[Stored dataset items]

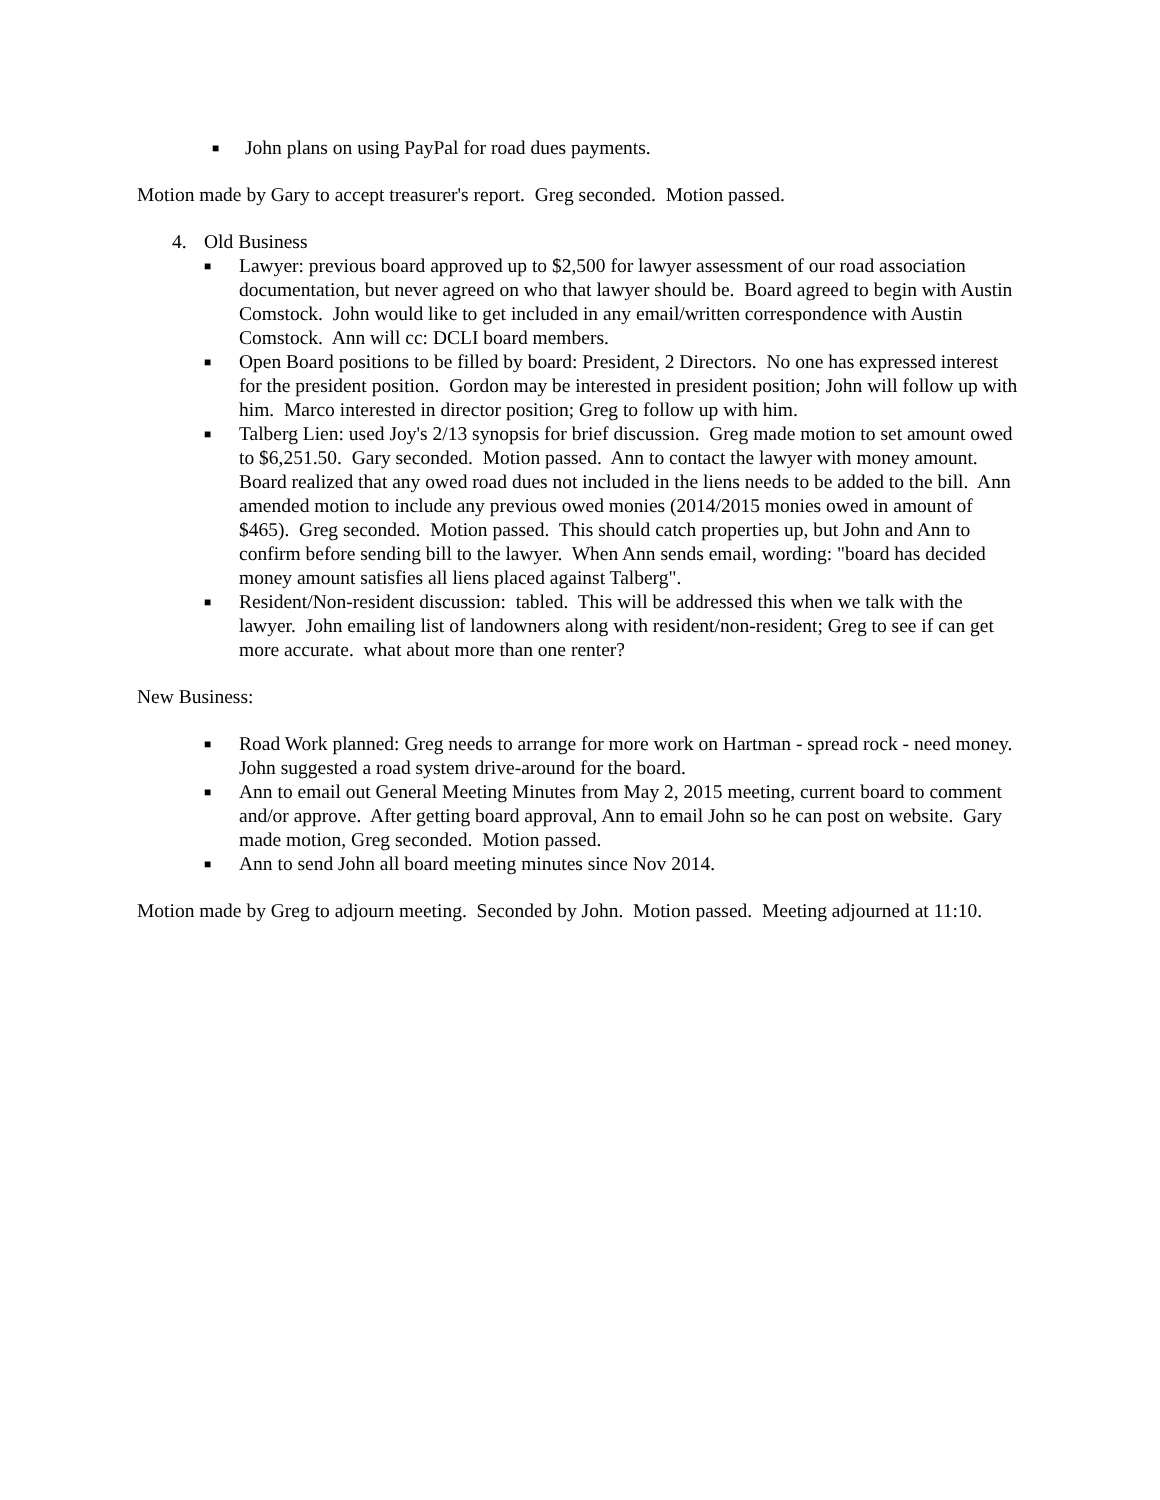■ John plans on using PayPal for road dues payments.
Motion made by Gary to accept treasurer's report. Greg seconded. Motion passed.
4. Old Business
■ Lawyer: previous board approved up to $2,500 for lawyer assessment of our road association documentation, but never agreed on who that lawyer should be. Board agreed to begin with Austin Comstock. John would like to get included in any email/written correspondence with Austin Comstock. Ann will cc: DCLI board members.
■ Open Board positions to be filled by board: President, 2 Directors. No one has expressed interest for the president position. Gordon may be interested in president position; John will follow up with him. Marco interested in director position; Greg to follow up with him.
■ Talberg Lien: used Joy's 2/13 synopsis for brief discussion. Greg made motion to set amount owed to $6,251.50. Gary seconded. Motion passed. Ann to contact the lawyer with money amount. Board realized that any owed road dues not included in the liens needs to be added to the bill. Ann amended motion to include any previous owed monies (2014/2015 monies owed in amount of $465). Greg seconded. Motion passed. This should catch properties up, but John and Ann to confirm before sending bill to the lawyer. When Ann sends email, wording: "board has decided money amount satisfies all liens placed against Talberg".
■ Resident/Non-resident discussion: tabled. This will be addressed this when we talk with the lawyer. John emailing list of landowners along with resident/non-resident; Greg to see if can get more accurate. what about more than one renter?
New Business:
■ Road Work planned: Greg needs to arrange for more work on Hartman - spread rock - need money. John suggested a road system drive-around for the board.
■ Ann to email out General Meeting Minutes from May 2, 2015 meeting, current board to comment and/or approve. After getting board approval, Ann to email John so he can post on website. Gary made motion, Greg seconded. Motion passed.
■ Ann to send John all board meeting minutes since Nov 2014.
Motion made by Greg to adjourn meeting. Seconded by John. Motion passed. Meeting adjourned at 11:10.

▸ BRIEF
This calls for an exact copy of all the entries above, with the pictures omitted.

▸ EXPECTED ANSWER
■ John plans on using PayPal for road dues payments.
Motion made by Gary to accept treasurer's report. Greg seconded. Motion passed.
4. Old Business
■ Lawyer: previous board approved up to $2,500 for lawyer assessment of our road association documentation, but never agreed on who that lawyer should be. Board agreed to begin with Austin Comstock. John would like to get included in any email/written correspondence with Austin Comstock. Ann will cc: DCLI board members.
■ Open Board positions to be filled by board: President, 2 Directors. No one has expressed interest for the president position. Gordon may be interested in president position; John will follow up with him. Marco interested in director position; Greg to follow up with him.
■ Talberg Lien: used Joy's 2/13 synopsis for brief discussion. Greg made motion to set amount owed to $6,251.50. Gary seconded. Motion passed. Ann to contact the lawyer with money amount. Board realized that any owed road dues not included in the liens needs to be added to the bill. Ann amended motion to include any previous owed monies (2014/2015 monies owed in amount of $465). Greg seconded. Motion passed. This should catch properties up, but John and Ann to confirm before sending bill to the lawyer. When Ann sends email, wording: "board has decided money amount satisfies all liens placed against Talberg".
■ Resident/Non-resident discussion: tabled. This will be addressed this when we talk with the lawyer. John emailing list of landowners along with resident/non-resident; Greg to see if can get more accurate. what about more than one renter?
New Business:
■ Road Work planned: Greg needs to arrange for more work on Hartman - spread rock - need money. John suggested a road system drive-around for the board.
■ Ann to email out General Meeting Minutes from May 2, 2015 meeting, current board to comment and/or approve. After getting board approval, Ann to email John so he can post on website. Gary made motion, Greg seconded. Motion passed.
■ Ann to send John all board meeting minutes since Nov 2014.
Motion made by Greg to adjourn meeting. Seconded by John. Motion passed. Meeting adjourned at 11:10.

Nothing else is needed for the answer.